A NEW LOOK AT THE CAT WALK

Donald Byrd made a lot of recordings, and a lot of history, with Blue Note Records. In the realm of commerce, his 1972 Black Byrd was an unprecedented success; in terms of innovation, his and arranger Duke Pearson's use of voices with a small jazz ensemble on A New Perspective in 1963 set a standard rarely matched. In the realm of a start-to-finish inspired album, the present set has to stand right at the top of Byrd's output. It features an excellent program created with two of his most important musical partners.

During the period 1958—61, baritone saxophonist Pepper Adams was more often a co-leader than a secondary soloist when he worked with Byrd. Adams received leader's credit when the team was first featured on record (Riverside's 10 to 4 at the 5 Spot) and top billing on Warwick's Out of this World) shortly before The Cat Walk was recorded. The muscular baritone sax was an ideal complement to the more considered direction Byrd's trumpet had taken at this point. The contrast is particularly effective here when the trumpeter employs a mute on "Hello Bright Sunflower," and when he holds a lyrical course on the otherwise explosive "Each Time I Think of You. "

Duke Pearson was another valued Byrd colleague from the pianist's first sideman appearance in 1959 on Fuego. He would continue to provide not just playing but also writing and production support into Byrd's early electric period a decade later. Pearson also sustained a lengthy relationship with Adams, who was featured in the pianist's big band and several of the studio projects mounted at Blue Note later in the decade. By the time of the present session, Pearson was frequently replaced as the quintet pianist by the young Herbie Hancock, who had made his recording debut on the Warwick session and then taped an April 1961 Blue Note session first released in 1979 as Chant. A month after that visit to Van Gelder's studio, Pearson is again the pianist here. As Hancock has explained, "Donald and Pepper didn't break off their relationship with Duke for several reasons. He was a friend and a very good player, and he was writing some great tunes in that period."

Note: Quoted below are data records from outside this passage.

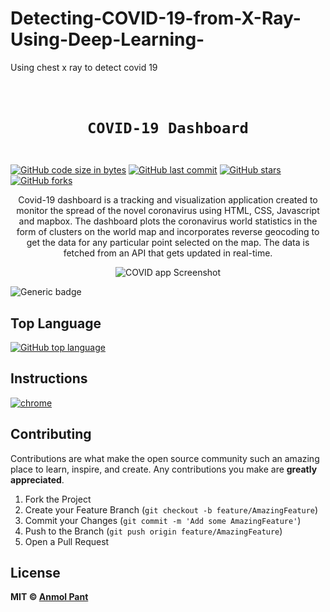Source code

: # Detecting-COVID-19-from-X-Ray-Using-Deep-Learning-
Using chest x ray to detect covid 19

<code>
  <h1 align="center">COVID-19 Dashboard</h1>
</code>

[![GitHub code size in bytes](https://img.shields.io/github/languages/code-size/anmolpant/Covid-19-Dashboard?logo=github&style=social)](https://github.com/anmolpant/) [![GitHub last commit](https://img.shields.io/github/last-commit/anmolpant/Covid-19-Dashboard?style=social&logo=git)](https://github.com/anmolpant/) [![GitHub stars](https://img.shields.io/github/stars/anmolpant/Covid-19-Dashboard?style=social)](https://github.com/anmolpant/Covid-19-Dashboard/stargazers) [![GitHub forks](https://img.shields.io/github/forks/anmolpant/Covid-19-Dashboard?style=social&logo=git)](https://github.com/anmolpant/Covid-19-Dashboard/network)

<p align="center">
Covid-19 dashboard is a tracking and visualization application created to monitor the spread of the novel coronavirus using HTML, CSS, Javascript and mapbox.
The dashboard plots the coronavirus world statistics in the form of clusters on the world map and incorporates reverse geocoding to get the data for any particular point selected on the map. The data is fetched from an API that gets updated in real-time.
</p>

<p align="center">
<img src="https://github.com/anmolpant/Covid-19-Dashboard/blob/master/ss/covidDB.PNG" alt="COVID app Screenshot"/>
</p>

![Generic badge](https://img.shields.io/badge/COVID_19-Dashboard-green)

## Top Language

[![GitHub top language](https://img.shields.io/github/languages/top/anmolpant/Covid-19-Dashboard?logo=jupyter&style=social)](https://github.com/anmolpant/)

## Instructions

[![chrome](https://img.shields.io/badge/Open-index.html-lightgrey.svg?logo=google-chrome&style=popout&logoColor=red)](#!)

## Contributing

Contributions are what make the open source community such an amazing place to learn, inspire, and create. Any contributions you make are **greatly appreciated**.

1. Fork the Project
2. Create your Feature Branch (`git checkout -b feature/AmazingFeature`)
3. Commit your Changes (`git commit -m 'Add some AmazingFeature'`)
4. Push to the Branch (`git push origin feature/AmazingFeature`)
5. Open a Pull Request

## License

**MIT &copy; [Anmol Pant](https://github.com/anmolpant/Natural-Language-Processing-Tasks/blob/master/LICENSE)**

The quality of Pearson's writing alone elevates this set among Byrd/Adams recordings, even if two of those contributions might be considered re-writes. "Say You're Mine" is quite similar to Byrd's "Here Am I," included on the Byrd in Hand album two years earlier. Pearson gives the melody a lustrous character of its own, with Philly Joe Jones's tom-toms and the composer's piano vamp creating an exotic underpinning for Byrd's muted horn. Pearson recorded "Say You're Mine" twice in trio form, later in '61 on a session that ultimately appeared on Black Lion and on the 1968 Blue Note The Phantom. The spry "Hello Bright Sunflower" derives melody and chord sequence from the first 24 bars of "Lullaby of Broadway," a connection underscored at the fade. Here, the omission of the source's final "Good night, ladies" strain creates another distinctive mood. "Duke's Mixture" features a fresh slant on the shuffle beat, outstanding Adams baritone, and a galvanizing shout chorus. The unaccredited arranger did a brilliant job of transforming Neal Hefti's "Cute" from a fantasy for flute, reeds, and brushes on Basie Plays Heftito its explosive present incarnation.

Another significant feature of this album is Philly Joe Jones. His swing, in each of the various moods that the material evokes, makes The Cat Walk an essential volume in the library of recorded jazz drumming. The program's pace is both unusual and effective, with two distinct medium grooves before the tempo increases on "Each Time I Think of You," then the marching title track leads to the incendiary "Cute" and a graceful finale. Neither Jones nor Adams led their own album on Blue Note, yet each is an important contributor to the label's legacy. That makes four musicians here who can claim The Cat Walk as an essential album in their respective discographies.